Bring democracy, freedom, elections, and prove that even in the Middle East, people are the same. He was laughed at, ridiculed, made fun of, even by people on our side. They said, “Well, it sounds noble, but it’s a lousy reason for war.” Even people on our side said so. But Bush did believe it. Bush still does believe it. The point is, he was ridiculed and laughed out of the White House for it. And what did the critics on the left say? “You’re crazy! Those dumb people over there, they never like that!
“Democracy, freedom? They don’t know anything about dictators like Saddam. It’s silly. It’s stupid. You can’t… You can’t export freedom like that. You can’t impose freedom on people.” Remember that one? They laughed at the whole concept of people having free and open elections in the Middle East. They laughed at the idea that people in the Middle East wanted to be free. And yet, that’s the American experiment. So now they flip! Apparently these people in the Middle East only want freedom and democracy in America.
They don’t want it in their own countries.
They don’t like it in their own countries.

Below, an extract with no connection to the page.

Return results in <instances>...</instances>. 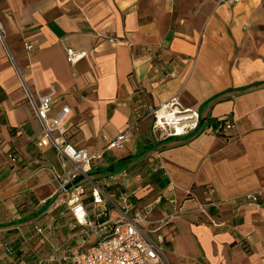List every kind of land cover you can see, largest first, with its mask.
Instances as JSON below:
<instances>
[{"label": "crops", "instance_id": "obj_1", "mask_svg": "<svg viewBox=\"0 0 264 264\" xmlns=\"http://www.w3.org/2000/svg\"><path fill=\"white\" fill-rule=\"evenodd\" d=\"M67 47L86 54L71 64ZM51 92L48 115L76 147L102 149L133 127L125 152L96 163L142 155L124 167L129 178L115 185L107 170L98 184L153 202V218L183 211L161 230L170 264H264V0H0V264L85 242L53 204L55 148L38 145L28 93ZM174 95L199 110V132L157 141L149 109ZM225 118L227 131L214 125ZM148 156L162 184L139 172ZM205 187L218 200L216 225L198 210ZM248 192H262L259 203H242Z\"/></svg>", "mask_w": 264, "mask_h": 264}, {"label": "built area", "instance_id": "obj_2", "mask_svg": "<svg viewBox=\"0 0 264 264\" xmlns=\"http://www.w3.org/2000/svg\"><path fill=\"white\" fill-rule=\"evenodd\" d=\"M235 3L241 0H221ZM28 49L32 48L26 43ZM85 51L73 47L66 48L67 60L76 64L85 56ZM53 92L38 96L36 100L28 93V100L32 105L37 118L42 124L43 135L38 141L41 147L53 146L61 165V172L53 167H48L57 182V191L53 204L59 208V215L64 216L70 211L73 220L72 228L79 227L80 234L85 236V242L92 234L96 239L90 245H79L69 248L63 254L61 247L57 246L46 256L37 259L36 264H52L55 262L67 264H169L165 255L164 235L161 232L168 221L173 219L178 212L160 218L151 217L153 202L136 205L131 199V194L125 189L117 195H111L104 187L98 184L92 175L93 166L98 163L106 152L124 149L132 136V126L120 129L102 149L76 147L66 137V129L59 116L50 117L48 112L53 101ZM62 112L68 113L69 107L64 106ZM152 116V129L157 141L168 138L188 136L200 126L201 114L199 110L185 106L174 95L149 109ZM141 119L140 115H136ZM223 131L234 127L231 120H221ZM215 132L213 129L211 132ZM158 156V154L156 153ZM12 160L16 158L11 155ZM129 169L124 168L119 173L109 174L110 181L118 177L122 180L129 178ZM82 177L78 182L74 181ZM90 194L88 203L85 198ZM262 192H248L241 198L242 203H259ZM175 202V199H171ZM218 200L214 197L213 190L207 191L206 200L198 203V210L211 224H218L210 209L217 207ZM53 223V222H50ZM39 234L45 233V228L36 226ZM5 251L12 253L13 249L7 243Z\"/></svg>", "mask_w": 264, "mask_h": 264}, {"label": "trees", "instance_id": "obj_3", "mask_svg": "<svg viewBox=\"0 0 264 264\" xmlns=\"http://www.w3.org/2000/svg\"><path fill=\"white\" fill-rule=\"evenodd\" d=\"M220 122L221 121H218V122H214V125L216 126L217 125V127H218V125H220ZM222 123V122H221ZM222 128V127H221ZM199 132V128L196 130V131H194L193 133L195 134H197ZM192 134V133H191ZM190 134V135H191ZM155 145H153V147H154ZM141 154H143V153H141ZM11 155H13L15 158H16V161L18 160V158H17V156L16 155H14V154H12L11 153ZM140 156H142V155H140V154H138V155H134V156H132V155H129V156H126V157H124V158H121V159H119V160H117L116 162H111L109 165H106V166H104V167H98L97 166V164H95L94 166H93V170H92V175H93V179L98 183L99 182V180L104 176V175H106L105 173L106 172H108L107 170H109V172H111V173H114V172H117V171H119V170H121L122 168H124V167H126V166H129V164L132 162V160L133 159H137V158H139ZM152 159V160H151ZM155 163V161H154V157H152V156H148V157H145V158H142V159H140V161L138 162V164H136L137 165V168H138V170H139V172L141 173V175L142 176H144V175H146V174H148L147 176H148V179H147V181H156V180H159L160 181V173H154V172H151V168H150V166L151 165H153ZM148 164H149V166H148ZM133 166L134 165H131L129 168H133ZM95 171H96V173H95ZM94 172V173H93ZM108 172V173H109ZM160 183L162 184L163 183V181H160ZM114 184L116 185V184H119V182H117V181H115L114 182ZM111 187H113V186H107V185H104V189H105V191L106 192H108L109 194H111V195H114L115 196V194H118V193H115L114 194V192H115V190H117V189H115L114 187L113 188H111ZM211 188L210 187H205L204 188V190H203V196H204V199L203 200H206V198H207V191L208 190H210ZM119 192V191H118ZM88 197L89 196H87V198H85V200H86V202H88L87 201V199H88ZM210 212L212 213V209H210ZM7 244L11 247V245L7 242ZM13 249V248H12ZM16 252V250L15 249H13V252L12 253H15ZM19 255V254H18ZM39 257H41V256H38V257H34L33 259H32V262H31V264H36V261H37V259L39 258Z\"/></svg>", "mask_w": 264, "mask_h": 264}, {"label": "rangeland", "instance_id": "obj_4", "mask_svg": "<svg viewBox=\"0 0 264 264\" xmlns=\"http://www.w3.org/2000/svg\"><path fill=\"white\" fill-rule=\"evenodd\" d=\"M117 151V150H116ZM123 152H125V150H119V151H117V153H123ZM57 191V188H56V190H55V192ZM95 239H96V236H95V234H92L90 237H89V239H88V242H94L95 241ZM164 252H165V255H166V257H168L167 256V252H166V249H164ZM168 259V258H167ZM169 261V260H168ZM170 264V263H169Z\"/></svg>", "mask_w": 264, "mask_h": 264}, {"label": "water", "instance_id": "obj_5", "mask_svg": "<svg viewBox=\"0 0 264 264\" xmlns=\"http://www.w3.org/2000/svg\"><path fill=\"white\" fill-rule=\"evenodd\" d=\"M82 177L77 178L74 183L78 182Z\"/></svg>", "mask_w": 264, "mask_h": 264}]
</instances>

Now not only do they want freedom and democracy — after us being told for eight years it was impossible for them in Iraq — but now they’re mad because we’re denying it to them. Would somebody help me to understand this in simply commonsensical terms? For eight years we were told, “No way! It’s a stupid proposition! Freedom, democracy, Middle East? Bush is an idiot! People over there they’re not capable of it.” Even after the Soviet Union fell American leftists said, “You can’t give those people freedom. They lived under the yoke all those years, they don’t want freedom. They want to continue to live under big government!” Now all of a sudden they want to access the experiment of freedom in America.
But only in America!
We can’t do the experiment where they live. They don’t want it there.
Why? Tell me, why?
RUSH: By the way, if the United States is such a flawed place as the leftists have said — we’ve their sound bites today: So much racism and so much bigotry and so much torture and so many violations of human rights and civil rights — why the hell do these refugees want to come here in the first place? If this place is so rotten — and I’m just repeating the words of the Salon.com founder and this author that was on Charlie Rose last night. I mean, we’re guilty of terrorism. We torture. Abu Ghraib. We take pictures of them while we’re torturing them, and we abuse them, and we violate human rights and civil rights and homophobic and so forth.
Why do these refugees want to come to this horrible, reprobate place?